Reproduce the entries word for word, from their first line through the line that contains "حکیم میں تفصیل", with both ends included.

INFORMATION Start Marker

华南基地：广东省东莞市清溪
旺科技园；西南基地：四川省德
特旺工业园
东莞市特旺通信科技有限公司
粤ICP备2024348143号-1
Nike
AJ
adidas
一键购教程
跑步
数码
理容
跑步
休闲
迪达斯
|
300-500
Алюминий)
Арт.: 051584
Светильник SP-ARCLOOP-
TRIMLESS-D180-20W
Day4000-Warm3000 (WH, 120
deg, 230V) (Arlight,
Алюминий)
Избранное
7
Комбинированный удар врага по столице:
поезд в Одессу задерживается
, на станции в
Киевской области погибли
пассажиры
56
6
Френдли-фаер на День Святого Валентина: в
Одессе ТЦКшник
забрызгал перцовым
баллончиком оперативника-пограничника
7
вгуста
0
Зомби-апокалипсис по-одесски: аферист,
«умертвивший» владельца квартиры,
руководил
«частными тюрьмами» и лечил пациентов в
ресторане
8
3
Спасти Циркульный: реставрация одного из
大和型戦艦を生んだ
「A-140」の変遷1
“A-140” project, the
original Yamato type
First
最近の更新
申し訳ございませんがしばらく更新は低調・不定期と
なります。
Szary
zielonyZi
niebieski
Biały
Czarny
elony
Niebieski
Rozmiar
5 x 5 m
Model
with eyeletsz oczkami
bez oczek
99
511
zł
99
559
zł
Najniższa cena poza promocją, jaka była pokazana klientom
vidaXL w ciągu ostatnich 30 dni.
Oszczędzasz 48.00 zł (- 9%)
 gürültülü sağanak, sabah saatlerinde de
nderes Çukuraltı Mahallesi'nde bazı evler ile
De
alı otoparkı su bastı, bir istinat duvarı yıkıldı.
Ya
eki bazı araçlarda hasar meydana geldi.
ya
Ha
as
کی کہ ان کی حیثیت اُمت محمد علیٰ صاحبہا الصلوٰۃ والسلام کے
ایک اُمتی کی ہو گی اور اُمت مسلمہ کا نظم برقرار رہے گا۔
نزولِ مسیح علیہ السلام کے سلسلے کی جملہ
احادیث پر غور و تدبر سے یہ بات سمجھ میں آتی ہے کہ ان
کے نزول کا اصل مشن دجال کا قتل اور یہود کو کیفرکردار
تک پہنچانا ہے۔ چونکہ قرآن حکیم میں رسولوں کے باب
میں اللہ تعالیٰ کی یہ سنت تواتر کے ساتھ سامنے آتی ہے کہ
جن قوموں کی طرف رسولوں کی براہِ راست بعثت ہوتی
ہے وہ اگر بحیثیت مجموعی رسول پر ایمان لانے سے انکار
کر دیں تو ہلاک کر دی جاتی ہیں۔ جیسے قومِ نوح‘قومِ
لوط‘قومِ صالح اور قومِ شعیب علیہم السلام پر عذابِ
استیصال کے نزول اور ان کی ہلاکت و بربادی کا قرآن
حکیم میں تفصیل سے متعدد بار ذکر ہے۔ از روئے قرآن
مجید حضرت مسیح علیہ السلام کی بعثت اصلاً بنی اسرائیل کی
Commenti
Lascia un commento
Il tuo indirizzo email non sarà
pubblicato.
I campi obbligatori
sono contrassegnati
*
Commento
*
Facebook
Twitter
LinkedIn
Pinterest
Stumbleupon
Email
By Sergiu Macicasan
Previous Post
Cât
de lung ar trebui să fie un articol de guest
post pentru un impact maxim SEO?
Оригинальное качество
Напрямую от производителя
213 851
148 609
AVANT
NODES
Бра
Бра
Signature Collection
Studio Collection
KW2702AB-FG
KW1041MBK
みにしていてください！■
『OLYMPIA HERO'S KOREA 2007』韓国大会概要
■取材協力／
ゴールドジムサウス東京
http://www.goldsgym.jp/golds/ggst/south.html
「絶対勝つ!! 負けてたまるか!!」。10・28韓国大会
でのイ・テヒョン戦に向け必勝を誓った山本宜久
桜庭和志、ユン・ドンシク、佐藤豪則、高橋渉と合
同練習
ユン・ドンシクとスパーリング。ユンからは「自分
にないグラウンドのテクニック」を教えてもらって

INFORMATION End Marker

**WRITTEN ANSWER**.
华南基地：广东省东莞市清溪
旺科技园；西南基地：四川省德
特旺工业园
东莞市特旺通信科技有限公司
粤ICP备2024348143号-1
Nike
AJ
adidas
一键购教程
跑步
数码
理容
跑步
休闲
迪达斯
|
300-500
Алюминий)
Арт.: 051584
Светильник SP-ARCLOOP-
TRIMLESS-D180-20W
Day4000-Warm3000 (WH, 120
deg, 230V) (Arlight,
Алюминий)
Избранное
7
Комбинированный удар врага по столице:
поезд в Одессу задерживается
, на станции в
Киевской области погибли
пассажиры
56
6
Френдли-фаер на День Святого Валентина: в
Одессе ТЦКшник
забрызгал перцовым
баллончиком оперативника-пограничника
7
вгуста
0
Зомби-апокалипсис по-одесски: аферист,
«умертвивший» владельца квартиры,
руководил
«частными тюрьмами» и лечил пациентов в
ресторане
8
3
Спасти Циркульный: реставрация одного из
大和型戦艦を生んだ
「A-140」の変遷1
“A-140” project, the
original Yamato type
First
最近の更新
申し訳ございませんがしばらく更新は低調・不定期と
なります。
Szary
zielonyZi
niebieski
Biały
Czarny
elony
Niebieski
Rozmiar
5 x 5 m
Model
with eyeletsz oczkami
bez oczek
99
511
zł
99
559
zł
Najniższa cena poza promocją, jaka była pokazana klientom
vidaXL w ciągu ostatnich 30 dni.
Oszczędzasz 48.00 zł (- 9%)
 gürültülü sağanak, sabah saatlerinde de
nderes Çukuraltı Mahallesi'nde bazı evler ile
De
alı otoparkı su bastı, bir istinat duvarı yıkıldı.
Ya
eki bazı araçlarda hasar meydana geldi.
ya
Ha
as
کی کہ ان کی حیثیت اُمت محمد علیٰ صاحبہا الصلوٰۃ والسلام کے
ایک اُمتی کی ہو گی اور اُمت مسلمہ کا نظم برقرار رہے گا۔
نزولِ مسیح علیہ السلام کے سلسلے کی جملہ
احادیث پر غور و تدبر سے یہ بات سمجھ میں آتی ہے کہ ان
کے نزول کا اصل مشن دجال کا قتل اور یہود کو کیفرکردار
تک پہنچانا ہے۔ چونکہ قرآن حکیم میں رسولوں کے باب
میں اللہ تعالیٰ کی یہ سنت تواتر کے ساتھ سامنے آتی ہے کہ
جن قوموں کی طرف رسولوں کی براہِ راست بعثت ہوتی
ہے وہ اگر بحیثیت مجموعی رسول پر ایمان لانے سے انکار
کر دیں تو ہلاک کر دی جاتی ہیں۔ جیسے قومِ نوح‘قومِ
لوط‘قومِ صالح اور قومِ شعیب علیہم السلام پر عذابِ
استیصال کے نزول اور ان کی ہلاکت و بربادی کا قرآن
حکیم میں تفصیل سے متعدد بار ذکر ہے۔ از روئے قرآن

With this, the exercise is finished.